Creo que fue en Gárgoris y Habidis, la obra magna de Sánchez Dragó, cuando leí por primera vez la anécdota de un grupo de carmelitas que acudieron a un congreso de la orden en Estados Unidos llevándose consigo el llamado Brazo incorrupto de Santa Teresa de Jesús (que en realidad es una mano). La estricta aduana americana paró en seco la entrada de la reliquia y sólo después de intensas gestiones diplomáticas se logró que un funcionario estampara un sello de entrada que clasificaba la sagrada mercancía con lacónico: "conservas y salazones".

Todo lo que sigue a la muerte tiene una enorme trascendencia en las religiones, porque casi todas establecen que existe algo más allá de nuestro efímero paso por este valle de lágrimas e impuestos. Si te portas bien aquí es porque esperas un asiento de primera fila allí. En el más allá. La Iglesia Católica acaba de prohibir a sus fieles que las cenizas de los difuntos sean dispersadas o conservadas en casa o transformadas en algún tipo de recuerdo. La instrucción redactada por la Congregación para la Doctrina de la Fe pretende eliminar cualquier "malentendido panteista, naturalista o nihilista". Dicho mal y pronto, que la gente se ponga a rezarle a su abuelo en una repisa encima de la chimenea.

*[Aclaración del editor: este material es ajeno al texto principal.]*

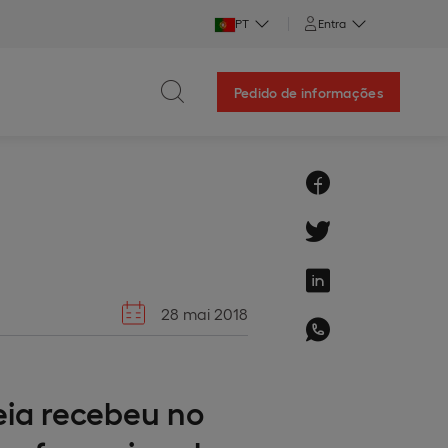
PT
Entra
Pedido de informações
28 mai 2018
eia recebeu no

Resulta curioso que la Iglesia sea tan estricta con eso de no permitir a la gente conservar los restos de sus familiares fallecidos. Además de la reliquia de Santa Teresa, el mapa de la devoción católica está lleno de todo tipo de restos orgánicos e inorgánicos. Eslava Galán nos detalla la existencia de tantos clavos de la cruz que prácticamente se podría montar una ferretería. En Roma se conservan supuestos pañales que pertenecieron al niño Jesús, una paja originaria del portal de Belén y el cordón umbilical del divino infante. El mapa de reliquias es inagotable. Se conservan gotas de leche de la virgen (sí, como lo leen) por cierto en la catedral de Oviedo. Y una cola del asno en el que montó el Mesías. Hay tantos prepucios de Jesús por el mundo que, por razones obvias, cabe concluir todos menos uno (con suerte) son absolutamente falsos. Hay hasta botellas de cristal donde se guardan lágrimas de vírgenes y suspiros de San José. Y gran parte de estas reliquias y muchas otras cuyo listado se hace casi interminable se conservan en templos de la propia Iglesias católica.

Los ciudadanos, desde el punto de vista legal, pueden guardar las cenizas de los difuntos o esparcirlas en algún lugar público, con ciertas restricciones. Que la Iglesia prohiba a sus fieles llevarse para casa la urna parece una vuelta de tuerca innecesaria. Sobre todo en una venerable institución tan acostumbrada a conservar en sus iglesias tantos restos de ilustres difuntos.

Somos polvo y volvemos al polvo. Pero de regresar a casa nada de nada. Los católicos tendrán que contratar un nicho para urnas, lo que me lleva a la conclusión de que tal vez la razón para que no nos dejen estar de ceniza presente tiene mucho que ver con el negocio funerario. Y es que hasta irse al más allá cuesta un pico.